|Commander K. at Blenheim Palace Gardens|
Site of Winston's proposal to Clemmie
Clementine Churchill (née Hozier) was the love of Winston Churchill's life. She bore him five children and they were married for 56 years until his death in 1965. She tolerated his "black dog" depressions. A lifelong Liberal, she certainly did not always agree with him and once accused Winston of "rough-fisted, 'Hunnish' attitudes". Yet she was the perfect partner for Winston.
In the summer of 1908 Winston proposed to Clemmie in the gardens of Blenheim Palace (http://www.blenheimpalace.com/, see photo above).
One incident that particularly highlights Clemmie's tremendous value and importance to Winston took place just after the battle of Mers-el-Kébir. On July 3, 1940 a British Fleet under the command of Vice Admiral James Somerville launched an attack on a French fleet that was stationed at that Algerian port. The French had recently surrendered to the Nazi invaders, Churchill had come to power as prime minister that May and the British feared that the French fleet would be dragooned into the service of the Kriegsmarine. Nearly 1,300 French sailors were killed and more than 350 wounded at Mers-el-Kébir.

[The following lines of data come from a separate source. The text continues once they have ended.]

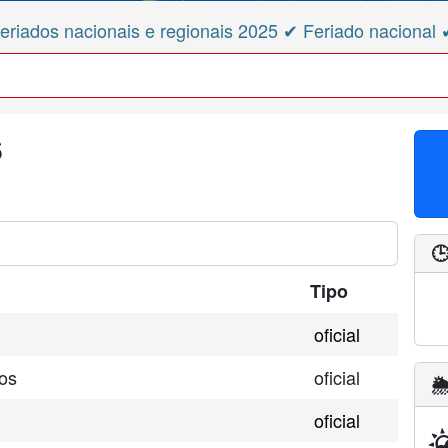
eriados nacionais e regionais 2025 ✔ Feriado nacional 
6

Tipo
oficial
os
oficial
🌦
oficial
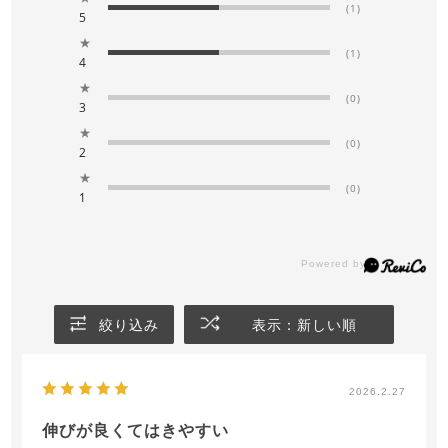
(1)
5
★
(1)
4
★
(0)
3
★
(0)
2
★
(0)
1
絞り込み
表示：新しい順
2026.2.27
伸びが良くてはきやすい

De Gaulle, based in London, received word of the Mers-el-Kébir tragedy on the evening of July 3 "and erupted in both anger and anguish. Churchill, at times a harsh political realist, understood the precarious position in which the action at Mers-el-Kébir had placed De Gaulle and invited the Frenchman to lunch at 10 Downing Street. Together with Mrs. Churchill he conversed with De Gaulle, and inevitably the discussion turned to the unfortunate situation. Fluent in French, Mrs. Churchill expressed a hope that the navies of the two countries might yet work together. De Gaulle responded that the French Fleet might gain its greatest satisfaction by actually turning its guns on the British.
Taken aback, De Gaulle, for one of the few times in his life, apologised to Mrs. Churchill and sent a large basket of flowers to her the following day. The general and the lady remained friendly from that time on, and it was said that she was an advocate for him with her husband whenever possible."
(Source: De Gaulle: Lessons in leadership from the Defiant General, Michale E. Haskew, 2011, www.amzn.com/0230110819).
Commander Kelly says, "Thank God for the strong women in our lives."